On Call Sure, you might use words like "boom" and "explode" when it comes to errors with your system. But could a whoopsie have the potential to render a chunk of a country uninhabitable? Welcome to On Call.
Our story comes from a reader Regomized as "Ellen" who spent the early part of the 1980s toiling away in the IT department of a company producing software responsible (in part) for running nuclear power stations.
A brand new system was in the process of being rolled out, which would keep track of which stations were online, how much power they could provide, and so on.
Commissioning was underway using a test rig connected to a new reactor under construction. "A team of Americans were in the building teaching the company's managers how to use their system," explained Ellen, "which was to sit on top of ours."

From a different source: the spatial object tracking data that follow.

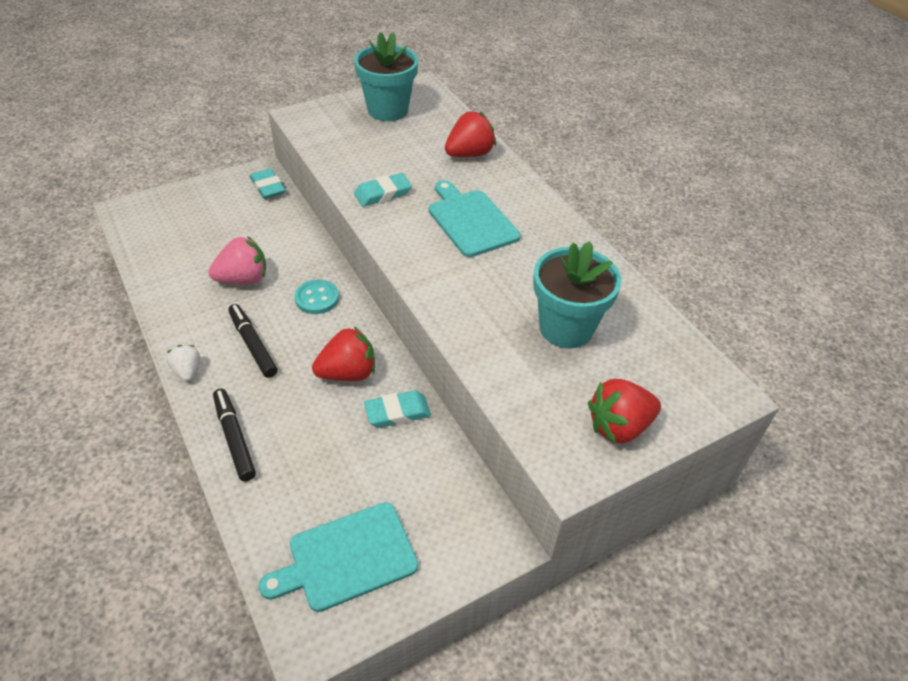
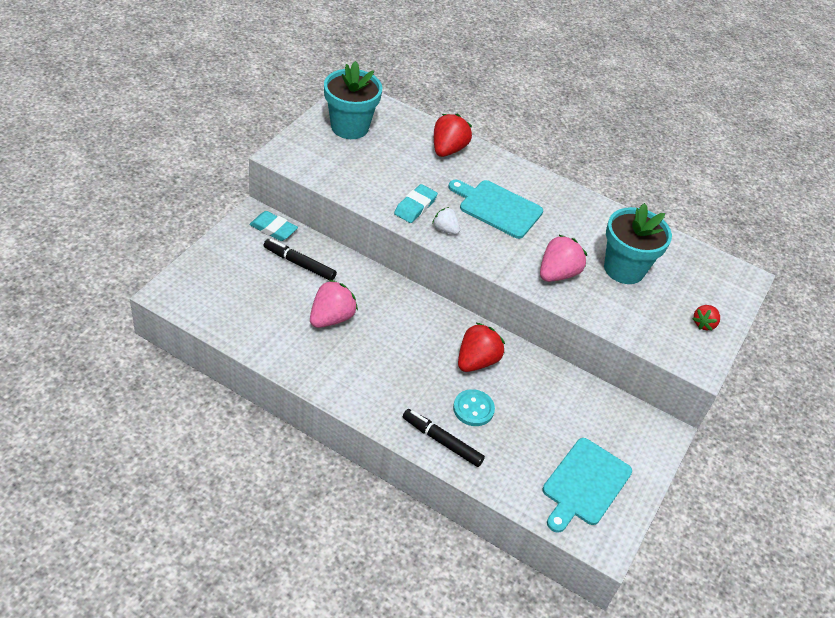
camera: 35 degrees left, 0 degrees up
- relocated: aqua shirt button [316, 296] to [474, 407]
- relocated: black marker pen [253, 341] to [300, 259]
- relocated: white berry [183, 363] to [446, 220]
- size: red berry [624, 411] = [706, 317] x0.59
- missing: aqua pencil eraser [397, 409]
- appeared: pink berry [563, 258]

"They were providing the reactor control equipment that our system talked to."
It wasn't going well. Despite some lovely gear for the time (think a curved wooden desk with inset DEC Rainbow PCs in the control room and a bunch of VAX/VMS systems in a fail-safe cluster), there were problems getting the VAX to talk to the power station. The line was up, but there was no communication.
"Hair was being pulled out, time scales were collapsing, and I was getting white hair with stress," said Ellen, "not least because I was on a successful completion bonus."
As is so often the case, a seemingly inconsequential setting was changed and everything sprang to life. The equivalent of a ping was sent and the reactor responded: "Yes, I'm here."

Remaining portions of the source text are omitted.